**Entries drawn from a collection:**
________________________________________

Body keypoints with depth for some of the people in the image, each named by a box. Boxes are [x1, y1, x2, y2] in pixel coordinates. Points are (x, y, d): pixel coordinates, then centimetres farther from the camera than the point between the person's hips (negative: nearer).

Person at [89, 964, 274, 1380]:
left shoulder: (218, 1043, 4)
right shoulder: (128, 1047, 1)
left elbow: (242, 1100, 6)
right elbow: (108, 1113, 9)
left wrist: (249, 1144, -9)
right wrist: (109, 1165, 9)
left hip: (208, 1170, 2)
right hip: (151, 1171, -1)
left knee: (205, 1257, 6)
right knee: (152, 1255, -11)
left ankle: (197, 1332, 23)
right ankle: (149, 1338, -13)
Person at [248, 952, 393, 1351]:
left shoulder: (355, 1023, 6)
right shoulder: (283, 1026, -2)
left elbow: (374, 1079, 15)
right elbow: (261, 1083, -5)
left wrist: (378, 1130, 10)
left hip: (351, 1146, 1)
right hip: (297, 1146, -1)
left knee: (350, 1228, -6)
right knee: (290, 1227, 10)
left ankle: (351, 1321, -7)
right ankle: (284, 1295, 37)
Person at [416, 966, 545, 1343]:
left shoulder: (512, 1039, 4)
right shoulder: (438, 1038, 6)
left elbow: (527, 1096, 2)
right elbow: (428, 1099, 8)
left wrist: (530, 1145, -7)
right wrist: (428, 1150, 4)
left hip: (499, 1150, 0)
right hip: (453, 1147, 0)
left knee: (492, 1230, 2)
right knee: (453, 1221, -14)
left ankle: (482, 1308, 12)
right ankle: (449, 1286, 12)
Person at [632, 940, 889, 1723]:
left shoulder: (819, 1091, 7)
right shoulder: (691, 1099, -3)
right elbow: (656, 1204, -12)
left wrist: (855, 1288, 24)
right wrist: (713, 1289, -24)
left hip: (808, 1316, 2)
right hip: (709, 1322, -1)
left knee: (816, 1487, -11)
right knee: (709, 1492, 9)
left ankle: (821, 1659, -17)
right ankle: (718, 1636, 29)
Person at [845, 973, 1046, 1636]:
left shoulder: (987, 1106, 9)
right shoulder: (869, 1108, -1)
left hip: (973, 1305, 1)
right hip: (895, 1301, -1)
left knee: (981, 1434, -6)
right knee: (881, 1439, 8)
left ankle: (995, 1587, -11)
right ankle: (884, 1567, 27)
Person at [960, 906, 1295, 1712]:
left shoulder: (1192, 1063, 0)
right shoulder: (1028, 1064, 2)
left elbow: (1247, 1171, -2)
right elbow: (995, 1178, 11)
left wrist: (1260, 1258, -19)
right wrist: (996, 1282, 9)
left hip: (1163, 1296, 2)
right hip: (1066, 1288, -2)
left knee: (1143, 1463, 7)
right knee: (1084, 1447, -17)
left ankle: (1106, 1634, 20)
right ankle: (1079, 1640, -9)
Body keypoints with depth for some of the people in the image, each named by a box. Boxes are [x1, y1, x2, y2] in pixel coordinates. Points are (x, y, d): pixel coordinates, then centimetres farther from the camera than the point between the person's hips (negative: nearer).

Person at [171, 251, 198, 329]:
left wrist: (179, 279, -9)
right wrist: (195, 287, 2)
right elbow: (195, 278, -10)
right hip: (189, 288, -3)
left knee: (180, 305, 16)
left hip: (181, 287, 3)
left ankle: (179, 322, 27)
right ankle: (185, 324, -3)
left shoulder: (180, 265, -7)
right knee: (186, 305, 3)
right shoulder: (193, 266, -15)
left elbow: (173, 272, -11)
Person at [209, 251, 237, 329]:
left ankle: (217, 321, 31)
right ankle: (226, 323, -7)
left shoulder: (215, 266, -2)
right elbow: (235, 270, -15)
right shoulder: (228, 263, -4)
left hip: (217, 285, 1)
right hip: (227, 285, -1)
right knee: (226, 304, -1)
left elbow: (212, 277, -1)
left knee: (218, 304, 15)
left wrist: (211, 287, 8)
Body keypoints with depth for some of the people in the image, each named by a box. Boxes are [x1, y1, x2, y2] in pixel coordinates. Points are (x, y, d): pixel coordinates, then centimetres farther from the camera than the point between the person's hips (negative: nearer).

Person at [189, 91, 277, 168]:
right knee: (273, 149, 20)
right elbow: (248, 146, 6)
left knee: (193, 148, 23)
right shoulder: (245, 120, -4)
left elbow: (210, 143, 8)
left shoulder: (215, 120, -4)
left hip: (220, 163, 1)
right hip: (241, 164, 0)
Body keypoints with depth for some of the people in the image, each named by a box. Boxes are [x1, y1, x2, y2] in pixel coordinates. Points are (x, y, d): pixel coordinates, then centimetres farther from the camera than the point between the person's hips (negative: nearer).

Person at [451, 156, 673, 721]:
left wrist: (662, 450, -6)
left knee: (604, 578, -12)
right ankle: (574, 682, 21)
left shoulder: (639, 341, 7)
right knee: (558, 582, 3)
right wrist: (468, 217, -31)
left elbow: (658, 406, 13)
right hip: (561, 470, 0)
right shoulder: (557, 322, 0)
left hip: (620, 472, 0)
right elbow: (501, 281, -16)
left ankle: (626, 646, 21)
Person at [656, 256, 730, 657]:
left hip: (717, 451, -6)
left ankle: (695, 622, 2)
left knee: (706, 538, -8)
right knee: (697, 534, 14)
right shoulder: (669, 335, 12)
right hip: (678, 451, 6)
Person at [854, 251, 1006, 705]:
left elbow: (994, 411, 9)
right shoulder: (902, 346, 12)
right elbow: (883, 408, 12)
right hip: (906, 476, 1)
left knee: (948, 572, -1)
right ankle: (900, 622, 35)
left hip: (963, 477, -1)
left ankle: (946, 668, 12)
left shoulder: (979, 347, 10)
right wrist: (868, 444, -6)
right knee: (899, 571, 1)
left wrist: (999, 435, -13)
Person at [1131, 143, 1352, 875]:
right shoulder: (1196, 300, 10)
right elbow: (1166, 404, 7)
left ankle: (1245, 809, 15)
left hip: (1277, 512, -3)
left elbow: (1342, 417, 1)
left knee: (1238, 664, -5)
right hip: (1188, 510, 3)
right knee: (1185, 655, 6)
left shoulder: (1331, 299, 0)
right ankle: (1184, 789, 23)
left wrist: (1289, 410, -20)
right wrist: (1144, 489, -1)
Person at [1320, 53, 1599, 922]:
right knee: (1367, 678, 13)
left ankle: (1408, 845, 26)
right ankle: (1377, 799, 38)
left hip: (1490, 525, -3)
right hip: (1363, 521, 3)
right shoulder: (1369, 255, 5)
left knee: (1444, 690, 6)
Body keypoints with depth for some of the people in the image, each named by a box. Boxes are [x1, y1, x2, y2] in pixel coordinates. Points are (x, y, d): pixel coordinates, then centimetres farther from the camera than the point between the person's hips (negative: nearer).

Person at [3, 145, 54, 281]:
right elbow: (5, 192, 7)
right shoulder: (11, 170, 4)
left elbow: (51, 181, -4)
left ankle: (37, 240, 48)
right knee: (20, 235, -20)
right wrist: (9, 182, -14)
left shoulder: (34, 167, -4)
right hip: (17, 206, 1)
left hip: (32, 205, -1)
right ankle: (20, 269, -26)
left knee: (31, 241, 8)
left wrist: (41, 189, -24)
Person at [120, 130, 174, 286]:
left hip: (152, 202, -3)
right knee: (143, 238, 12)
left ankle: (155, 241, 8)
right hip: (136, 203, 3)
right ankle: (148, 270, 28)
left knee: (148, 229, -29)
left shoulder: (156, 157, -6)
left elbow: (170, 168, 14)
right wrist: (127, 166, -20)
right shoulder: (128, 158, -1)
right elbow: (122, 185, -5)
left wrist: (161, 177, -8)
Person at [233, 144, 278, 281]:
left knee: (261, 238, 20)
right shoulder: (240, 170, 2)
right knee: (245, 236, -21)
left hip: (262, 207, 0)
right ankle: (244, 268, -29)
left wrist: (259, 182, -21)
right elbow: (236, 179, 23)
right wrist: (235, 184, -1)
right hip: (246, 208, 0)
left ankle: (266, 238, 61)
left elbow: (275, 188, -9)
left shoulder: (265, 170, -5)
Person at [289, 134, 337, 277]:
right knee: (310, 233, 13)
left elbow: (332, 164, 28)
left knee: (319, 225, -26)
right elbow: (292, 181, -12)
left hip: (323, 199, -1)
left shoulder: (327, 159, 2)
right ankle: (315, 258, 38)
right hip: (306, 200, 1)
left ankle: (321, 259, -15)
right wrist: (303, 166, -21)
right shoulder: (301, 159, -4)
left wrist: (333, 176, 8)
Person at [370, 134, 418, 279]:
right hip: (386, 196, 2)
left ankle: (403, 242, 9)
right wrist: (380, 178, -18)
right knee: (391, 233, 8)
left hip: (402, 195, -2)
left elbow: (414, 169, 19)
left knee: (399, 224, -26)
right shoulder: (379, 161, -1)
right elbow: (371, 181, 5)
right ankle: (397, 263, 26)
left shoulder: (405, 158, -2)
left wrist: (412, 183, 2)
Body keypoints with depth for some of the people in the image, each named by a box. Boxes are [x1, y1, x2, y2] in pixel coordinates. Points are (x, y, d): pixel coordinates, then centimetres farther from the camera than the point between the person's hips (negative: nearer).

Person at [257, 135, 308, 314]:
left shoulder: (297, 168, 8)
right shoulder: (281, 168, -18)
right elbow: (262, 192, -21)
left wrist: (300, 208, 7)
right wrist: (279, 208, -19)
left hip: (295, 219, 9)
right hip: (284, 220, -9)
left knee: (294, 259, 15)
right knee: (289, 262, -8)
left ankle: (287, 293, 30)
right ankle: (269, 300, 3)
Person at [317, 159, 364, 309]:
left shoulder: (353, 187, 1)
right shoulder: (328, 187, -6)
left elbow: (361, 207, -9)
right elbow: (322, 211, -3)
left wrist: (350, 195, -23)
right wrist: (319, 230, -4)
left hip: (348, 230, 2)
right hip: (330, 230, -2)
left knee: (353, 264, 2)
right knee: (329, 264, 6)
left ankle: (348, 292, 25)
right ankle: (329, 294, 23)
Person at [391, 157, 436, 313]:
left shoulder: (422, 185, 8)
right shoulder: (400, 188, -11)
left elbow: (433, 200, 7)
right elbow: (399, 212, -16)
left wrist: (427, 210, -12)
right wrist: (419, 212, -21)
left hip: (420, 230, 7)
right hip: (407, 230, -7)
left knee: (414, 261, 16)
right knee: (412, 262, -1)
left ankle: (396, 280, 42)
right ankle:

________________________________________

**Action item:** Copy out the entries word for word, from the line with "left shoulder: (265, 170, -5)" to the line with "right shoulder: (400, 188, -11)".

**Response to this task:**
left shoulder: (265, 170, -5)
Person at [289, 134, 337, 277]:
right knee: (310, 233, 13)
left elbow: (332, 164, 28)
left knee: (319, 225, -26)
right elbow: (292, 181, -12)
left hip: (323, 199, -1)
left shoulder: (327, 159, 2)
right ankle: (315, 258, 38)
right hip: (306, 200, 1)
left ankle: (321, 259, -15)
right wrist: (303, 166, -21)
right shoulder: (301, 159, -4)
left wrist: (333, 176, 8)
Person at [370, 134, 418, 279]:
right hip: (386, 196, 2)
left ankle: (403, 242, 9)
right wrist: (380, 178, -18)
right knee: (391, 233, 8)
left hip: (402, 195, -2)
left elbow: (414, 169, 19)
left knee: (399, 224, -26)
right shoulder: (379, 161, -1)
right elbow: (371, 181, 5)
right ankle: (397, 263, 26)
left shoulder: (405, 158, -2)
left wrist: (412, 183, 2)
Body keypoints with depth for some of the people in the image, each named by a box. Boxes are [x1, y1, x2, y2] in pixel coordinates. Points are (x, y, d): pixel coordinates, then centimetres farther from the camera than the point between the person's hips (negative: nearer).

Person at [257, 135, 308, 314]:
left shoulder: (297, 168, 8)
right shoulder: (281, 168, -18)
right elbow: (262, 192, -21)
left wrist: (300, 208, 7)
right wrist: (279, 208, -19)
left hip: (295, 219, 9)
right hip: (284, 220, -9)
left knee: (294, 259, 15)
right knee: (289, 262, -8)
left ankle: (287, 293, 30)
right ankle: (269, 300, 3)
Person at [317, 159, 364, 309]:
left shoulder: (353, 187, 1)
right shoulder: (328, 187, -6)
left elbow: (361, 207, -9)
right elbow: (322, 211, -3)
left wrist: (350, 195, -23)
right wrist: (319, 230, -4)
left hip: (348, 230, 2)
right hip: (330, 230, -2)
left knee: (353, 264, 2)
right knee: (329, 264, 6)
left ankle: (348, 292, 25)
right ankle: (329, 294, 23)
Person at [391, 157, 436, 313]:
left shoulder: (422, 185, 8)
right shoulder: (400, 188, -11)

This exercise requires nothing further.